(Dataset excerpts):
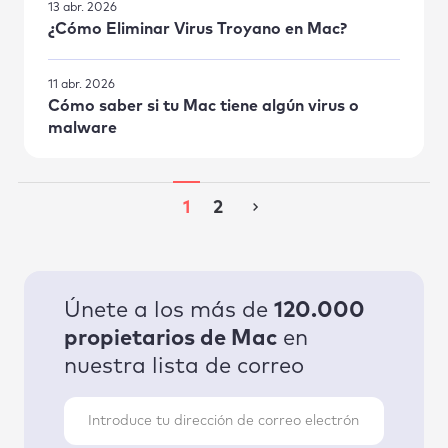
13 abr. 2026
¿Cómo Eliminar Virus Troyano en Mac?
11 abr. 2026
Cómo saber si tu Mac tiene algún virus o
malware
1
2
Únete a los más de
120.000
propietarios de Mac
en
nuestra lista de correo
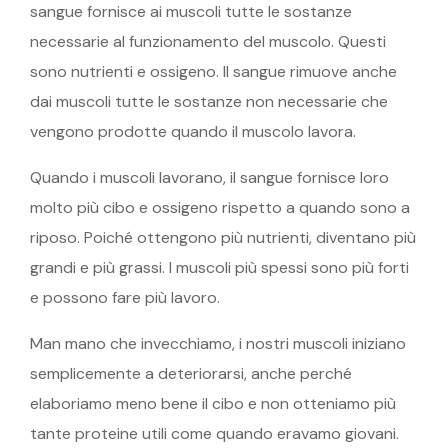
sangue fornisce ai muscoli tutte le sostanze
necessarie al funzionamento del muscolo. Questi
sono nutrienti e ossigeno. Il sangue rimuove anche
dai muscoli tutte le sostanze non necessarie che
vengono prodotte quando il muscolo lavora.
Quando i muscoli lavorano, il sangue fornisce loro
molto più cibo e ossigeno rispetto a quando sono a
riposo. Poiché ottengono più nutrienti, diventano più
grandi e più grassi. I muscoli più spessi sono più forti
e possono fare più lavoro.
Man mano che invecchiamo, i nostri muscoli iniziano
semplicemente a deteriorarsi, anche perché
elaboriamo meno bene il cibo e non otteniamo più
tante proteine ​​utili come quando eravamo giovani.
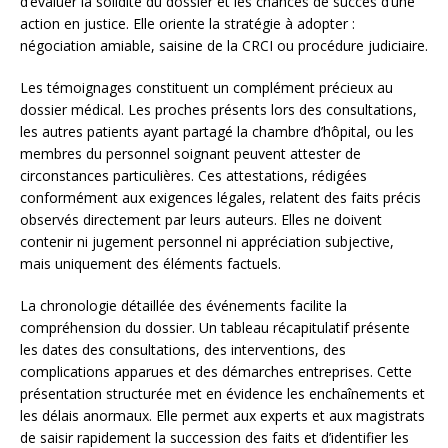
d’évaluer la solidité du dossier et les chances de succès d’une
action en justice. Elle oriente la stratégie à adopter :
négociation amiable, saisine de la CRCI ou procédure judiciaire.
Les témoignages constituent un complément précieux au
dossier médical. Les proches présents lors des consultations,
les autres patients ayant partagé la chambre d’hôpital, ou les
membres du personnel soignant peuvent attester de
circonstances particulières. Ces attestations, rédigées
conformément aux exigences légales, relatent des faits précis
observés directement par leurs auteurs. Elles ne doivent
contenir ni jugement personnel ni appréciation subjective,
mais uniquement des éléments factuels.
La chronologie détaillée des événements facilite la
compréhension du dossier. Un tableau récapitulatif présente
les dates des consultations, des interventions, des
complications apparues et des démarches entreprises. Cette
présentation structurée met en évidence les enchaînements et
les délais anormaux. Elle permet aux experts et aux magistrats
de saisir rapidement la succession des faits et d’identifier les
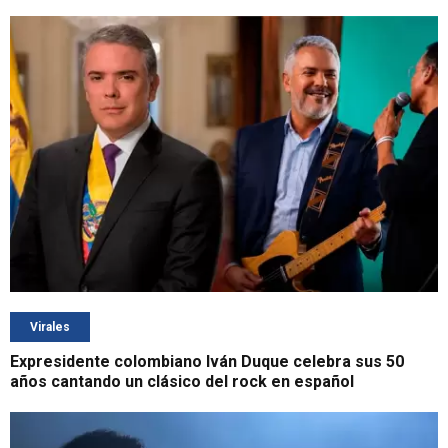
Virales
Expresidente colombiano Iván Duque celebra sus 50
años cantando un clásico del rock en español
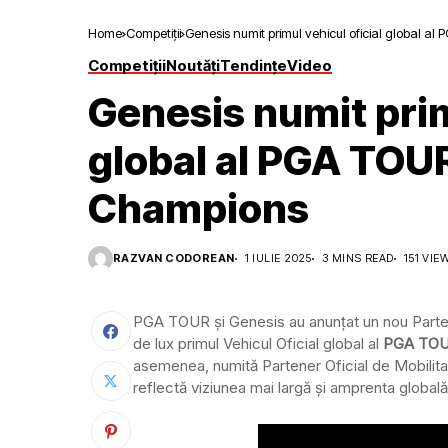
Home
Competiții
Genesis numit primul vehicul oficial global 
Competiții
Noutăți
Tendințe
Video
Genesis numit prim
global al PGA TOU
Champions
RAZVAN CODOREAN
1 IULIE 2025
3 MINS READ
151 VIE
PGA TOUR și Genesis au anunțat un nou Parten
de lux primul Vehicul Oficial global al
PGA TOU
asemenea, numită Partener Oficial de Mobilit
reflectă viziunea mai largă și amprenta global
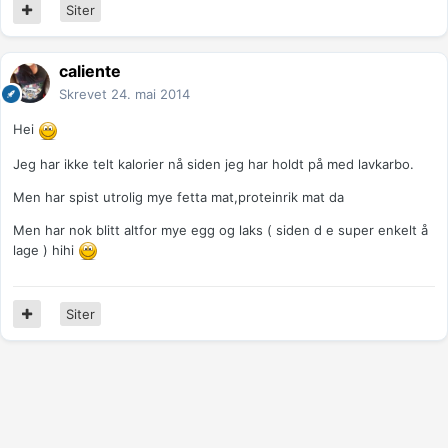
Siter
caliente
Skrevet
24. mai 2014
Hei
Jeg har ikke telt kalorier nå siden jeg har holdt på med lavkarbo.
Men har spist utrolig mye fetta mat,proteinrik mat da
Men har nok blitt altfor mye egg og laks ( siden d e super enkelt å
lage ) hihi
Siter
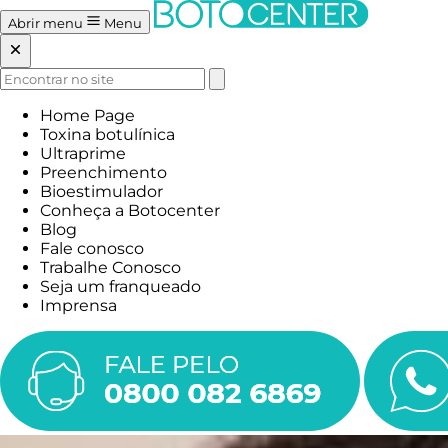
Abrir menu
Menu
Home Page
Toxina botulínica
Ultraprime
Preenchimento
Bioestimulador
Conheça a Botocenter
Blog
Fale conosco
Trabalhe Conosco
Seja um franqueado
Imprensa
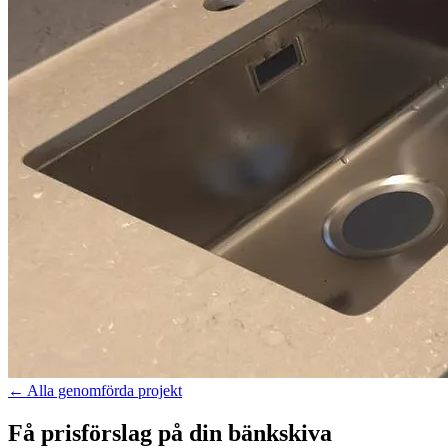
←
Alla genomförda projekt
Få prisförslag på din bänkskiva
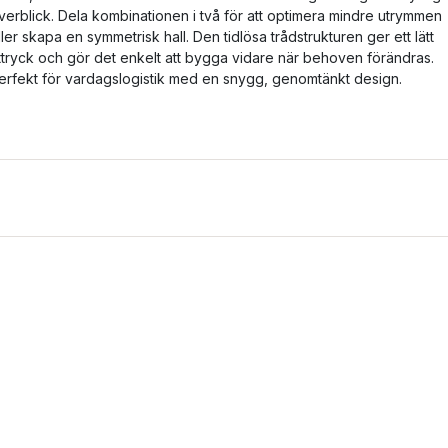
verblick. Dela kombinationen i två för att optimera mindre utrymmen
ller skapa en symmetrisk hall. Den tidlösa trådstrukturen ger ett lätt
ttryck och gör det enkelt att bygga vidare när behoven förändras.
erfekt för vardagslogistik med en snygg, genomtänkt design.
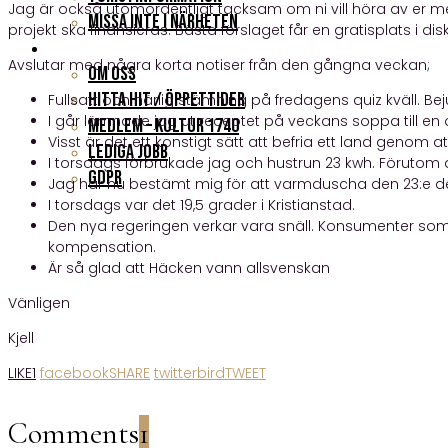
Jag är också utomordentligt tacksam om ni vill höra av er
Missa inte i närheten
projekt ska finansieras. Bästa förslaget får en gratisplats i dis
KONTAKT
Avslutar med några korta notiser från den gångna veckan;
Om oss
Hitta hit / Öppettider
Fullsatt och härlig stämning på fredagens quiz kväll. B
I går lämnade jag ut receptet på veckans soppa till en
Medlem – Kultur 1740
Visst är det ett konstigt sätt att befria ett land genom 
Lediga jobb
I torsdags förbrukade jag och hustrun 23 kwh. Förutom att
GDPR
Jag har nu bestämt mig för att varmduscha den 23:e 
I torsdags var det 19,5 grader i Kristianstad.
Den nya regeringen verkar vara snäll. Konsumenter som h
kompensation.
Är så glad att Häcken vann allsvenskan
Vänligen
Kjell
LIKE
1
facebook
SHARE
twitterbird
TWEET
Comments
1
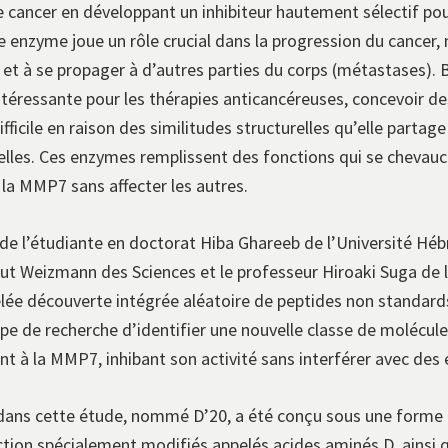
le cancer en développant un inhibiteur hautement sélectif p
e enzyme joue un rôle crucial dans la progression du cance
s et à se propager à d’autres parties du corps (métastases).
téressante pour les thérapies anticancéreuses, concevoir 
ficile en raison des similitudes structurelles qu’elle partag
elles. Ces enzymes remplissent des fonctions qui se chevau
la MMP7 sans affecter les autres.
de l’étudiante en doctorat Hiba Ghareeb de l’Université Héb
titut Weizmann des Sciences et le professeur Hiroaki Suga de 
elée découverte intégrée aléatoire de peptides non standards
ipe de recherche d’identifier une nouvelle classe de molécu
 à la MMP7, inhibant son activité sans interférer avec des 
dans cette étude, nommé D’20, a été conçu sous une forme u
tion spécialement modifiés appelés acides aminés D, ainsi 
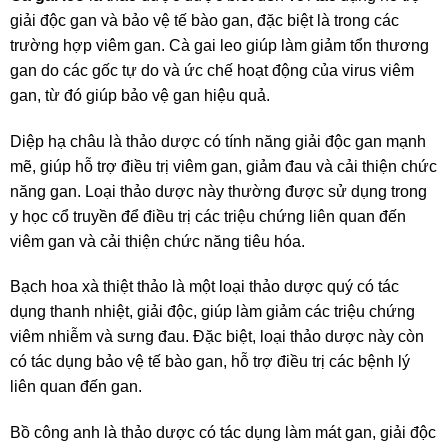
giải độc gan và bảo vệ tế bào gan, đặc biệt là trong các
trường hợp viêm gan. Cà gai leo giúp làm giảm tổn thương
gan do các gốc tự do và ức chế hoạt động của virus viêm
gan, từ đó giúp bảo vệ gan hiệu quả.
Diệp hạ châu là thảo dược có tính năng giải độc gan mạnh
mẽ, giúp hỗ trợ điều trị viêm gan, giảm đau và cải thiện chức
năng gan. Loại thảo dược này thường được sử dụng trong
y học cổ truyền để điều trị các triệu chứng liên quan đến
viêm gan và cải thiện chức năng tiêu hóa.
Bạch hoa xà thiệt thảo là một loại thảo dược quý có tác
dụng thanh nhiệt, giải độc, giúp làm giảm các triệu chứng
viêm nhiễm và sưng đau. Đặc biệt, loại thảo dược này còn
có tác dụng bảo vệ tế bào gan, hỗ trợ điều trị các bệnh lý
liên quan đến gan.
Bồ công anh là thảo dược có tác dụng làm mát gan, giải độc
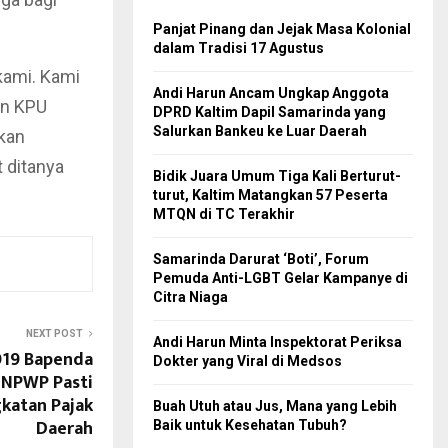
Panjat Pinang dan Jejak Masa Kolonial
dalam Tradisi 17 Agustus
 kami. Kami
Andi Harun Ancam Ungkap Anggota
an KPU
DPRD Kaltim Dapil Samarinda yang
Salurkan Bankeu ke Luar Daerah
tkan
t ditanya
Bidik Juara Umum Tiga Kali Berturut-
turut, Kaltim Matangkan 57 Peserta
MTQN di TC Terakhir
Samarinda Darurat ‘Boti’, Forum
Pemuda Anti-LGBT Gelar Kampanye di
Citra Niaga
NEXT POST
Andi Harun Minta Inspektorat Periksa
019 Bapenda
Dokter yang Viral di Medsos
 NPWP Pasti
katan Pajak
Buah Utuh atau Jus, Mana yang Lebih
Daerah
Baik untuk Kesehatan Tubuh?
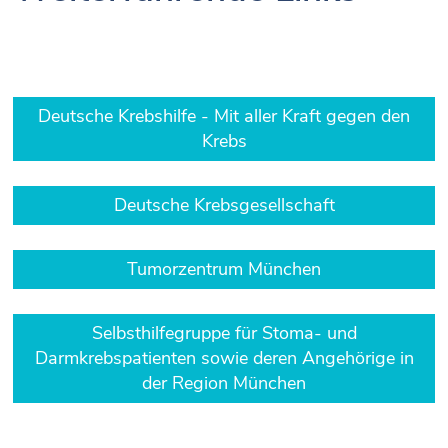
Deutsche Krebshilfe - Mit aller Kraft gegen den
Krebs
Deutsche Krebsgesellschaft
Tumorzentrum München
Selbsthilfegruppe für Stoma- und
Darmkrebspatienten sowie deren Angehörige in
der Region München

(YOUR OBJECTIVE): Reproduce, word for word, only the lines in the records above from the line with "contenir ni jugement" through the line with "verblick. Dela kombinationen", including both ends; omit the pictures.

(SOLUTION TO THIS EXERCISE):
contenir ni jugement personnel ni appréciation subjective,
mais uniquement des éléments factuels.
La chronologie détaillée des événements facilite la
compréhension du dossier. Un tableau récapitulatif présente
les dates des consultations, des interventions, des
complications apparues et des démarches entreprises. Cette
présentation structurée met en évidence les enchaînements et
les délais anormaux. Elle permet aux experts et aux magistrats
de saisir rapidement la succession des faits et d’identifier les
Virales
Expresidente colombiano Iván Duque celebra sus 50
años cantando un clásico del rock en español
Home
Competiții
Genesis numit primul vehicul oficial global 
Competiții
Noutăți
Tendințe
Video
Genesis numit prim
global al PGA TOU
Champions
RAZVAN CODOREAN
1 IULIE 2025
3 MINS READ
151 VIE
PGA TOUR și Genesis au anunțat un nou Parten
de lux primul Vehicul Oficial global al
PGA TOU
asemenea, numită Partener Oficial de Mobilit
reflectă viziunea mai largă și amprenta global
Siter
caliente
Skrevet
24. mai 2014
Hei
Jeg har ikke telt kalorier nå siden jeg har holdt på med lavkarbo.
Men har spist utrolig mye fetta mat,proteinrik mat da
Men har nok blitt altfor mye egg og laks ( siden d e super enkelt å
lage ) hihi
Siter
Abrir menu
Menu
Home Page
Toxina botulínica
Ultraprime
Preenchimento
Bioestimulador
Conheça a Botocenter
Blog
Fale conosco
Trabalhe Conosco
Seja um franqueado
Imprensa
←
Alla genomförda projekt
Få prisförslag på din bänkskiva
verblick. Dela kombinationen i två för att optimera mindre utrymmen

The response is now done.